On the sixth of June, 2018, my comfy DayJob of nearly seventeen years went away. I think it was a Wednesday.
I was called into the office of the newly promoted CEO. My supervisor accompanied me. I knew what was coming. I had been the Director of Research for a small medical center for all those years. We focused on treating individuals with substance abuse issues and mental health issues throughout Philadelphia. None of the other providers in the city had a Director of Research, and the new administration decided that the perks of having me do the work did not outweigh the costs.
I was given a week to finish up paperwork and pack my office. I was also given a very generous severance package. The following Tuesday was my last day. On Wednesday I flew to China, the second of what would be three trips, to hang out others from around the world and be part of a workshop sponsored by an agency trying to bring education to some very rural regions. It was an incredible experience. All of the authors wrote a piece of fiction inspired by the experience. Mine, “The Rule of Three,” went on to be nominated for the Nebula Award for Best Novelette.

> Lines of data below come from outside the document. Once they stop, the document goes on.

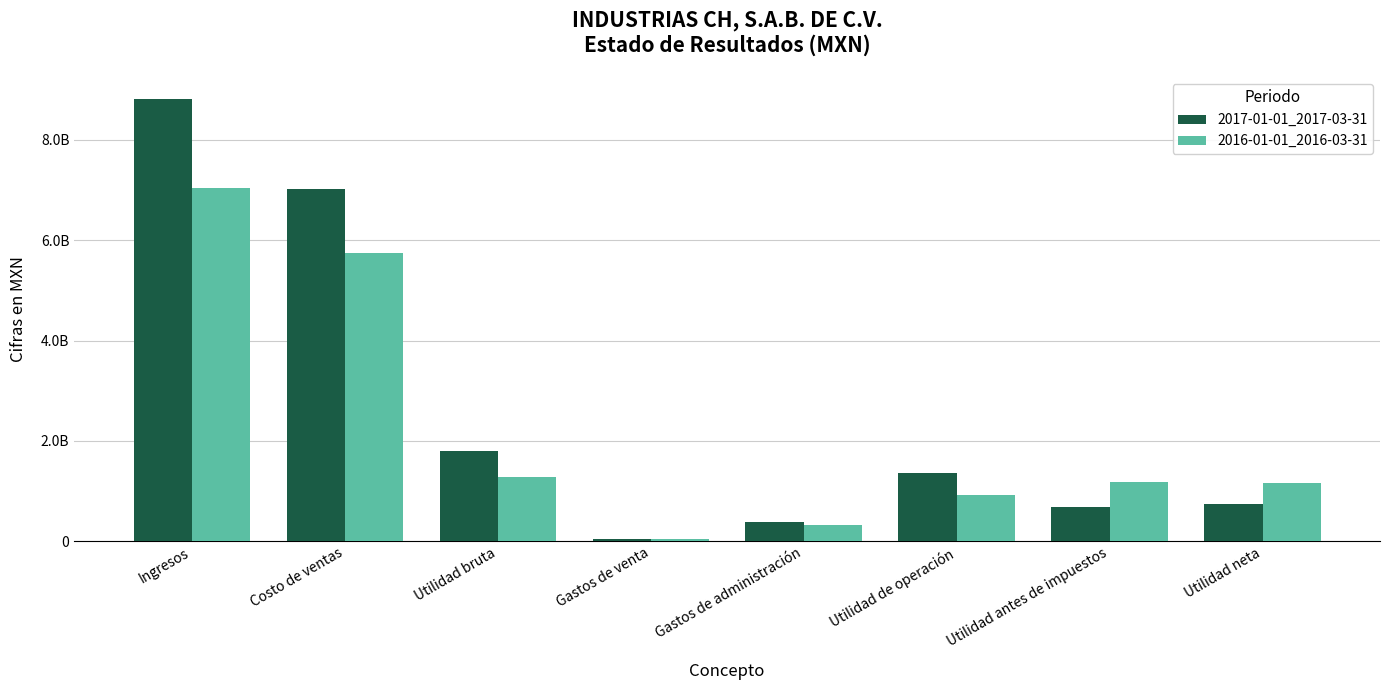

Is the value of 2017-01-01_2017-03-31 at Costo de ventas greater than the value of 2016-01-01_2016-03-31 at Ingresos?

No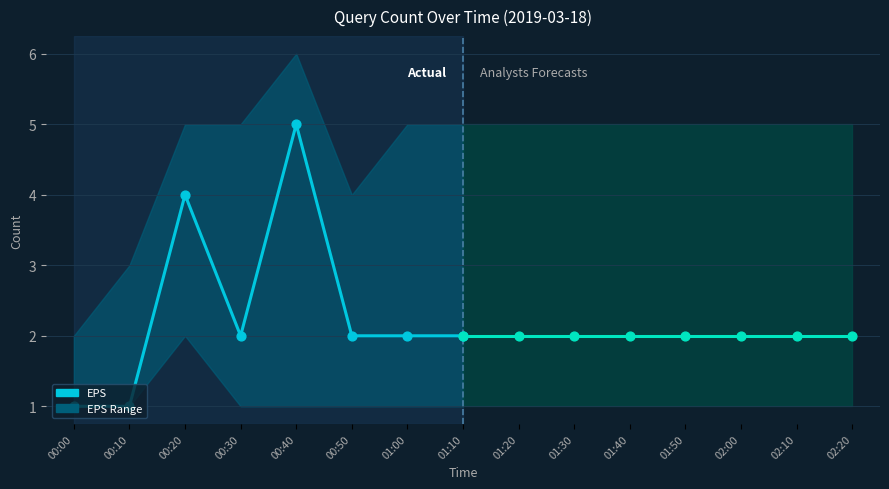

At which category is the sum across all series the highest?

00:40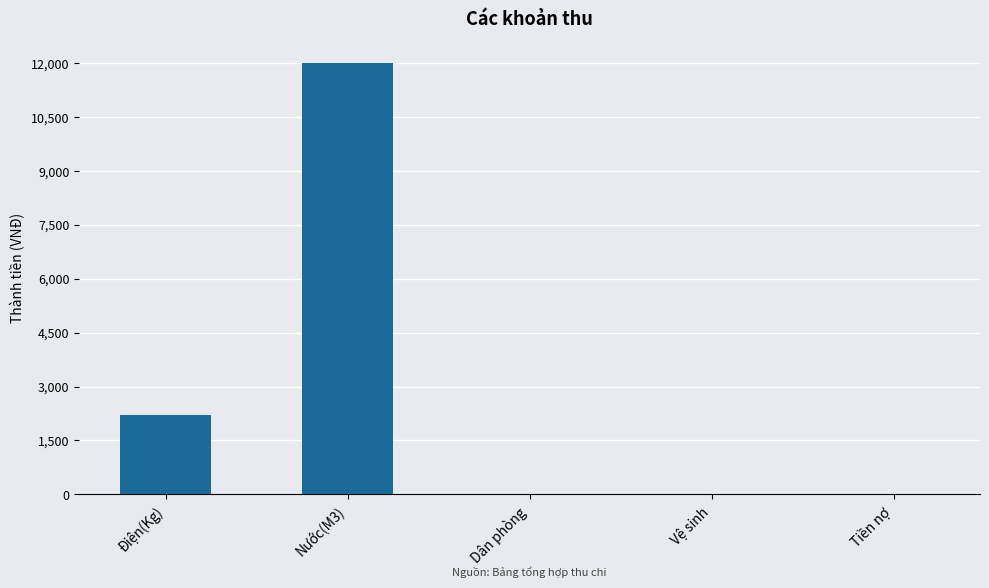

Are the bars horizontal?

No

Seventeen years at a job can make you complacent. Honestly, the work had stopped being fun a few years earlier and I’d repeatedly considered quitting, but the money was simply too good to walk away from. That, and as it was only a half-time job, I had plenty of time to write. I’d typically show up in the early morning when the maintenance crew unlocked the building, work for four or five hours, and then head off to lunch at KFC, and then settle in at my booth and write for the next several hours.
Having my job vanish basically changed my status to “full time author,” which as it turned out took me more than a year to really get comfortable with. And too, the Universe began to unveil its plans for me.
In the five years that followed I released 40 books (twelve with co-authors). Some of these were re-releases with new publishers so the number isn’t quite as impressive. I was nominated for four awards (and won two of them). I had my third trip to China where I was one of several authors who were Guests of Honor at a national convention (as part of which I spent a wonderful time talking about Klingon to a group of high school students). Soon after returning to the USA, I was diagnosed with Multiple Myeloma, an incurable form of cancer. I had the first of what would become many hospital stays as a surgeon shoved a titanium rod into my leg to shore up my left femur. I had my cells harvested and received an autologous bone marrow transplant (and went into sepsis and nearly died). The transplant gave me a new immune system, which in turn pushed my cancer into remission, where it was kept for most of four years by means of daily chemotherapy. I shut down the small press I’d started in 2006, as well as nearly all other time sinks so I could focus on just three things while I fought MM: my wife, my dog, my writing. More slowly, I began limiting my involvement with the Klingon Language Institute (an international organization I’d created back in 1992), transitioning it to a new Board of Directors to take the reins. In October of 2022, I was diagnosed with Leukemia. I began an extremely aggressive treatment (and included another nearly fatal round of sepsis and my first experience of delirium) that after six months culminated in an autologous stem cell transplant with an anonymous 27 year old donor in Israel with whom I amazingly matched with on 12 of 12 genetic markers. I named his cells “Dave.”
As type this, I’ve been home from my last hospital stay for two months. I have weekly (originally twice-weekly) outpatient visits to check on how things are going (quite well), if my body is attempting to reject the donated cells (it’s not), or if the cells are attempting to attack my body (one small flare up, but otherwise great). I’ve spent a lot of that time being stupidly tired, frustratingly weak, and struggling with some cognitive limitations and brain fog. In the last ten days, these issues have greatly receded and I find myself able to take long walks and to write again. A bone marrow biopsy performed a month ago found no sign of either cancer.
What will the next five years bring? I don’t know, but it wouldn’t surprise me if it was stranger than fiction.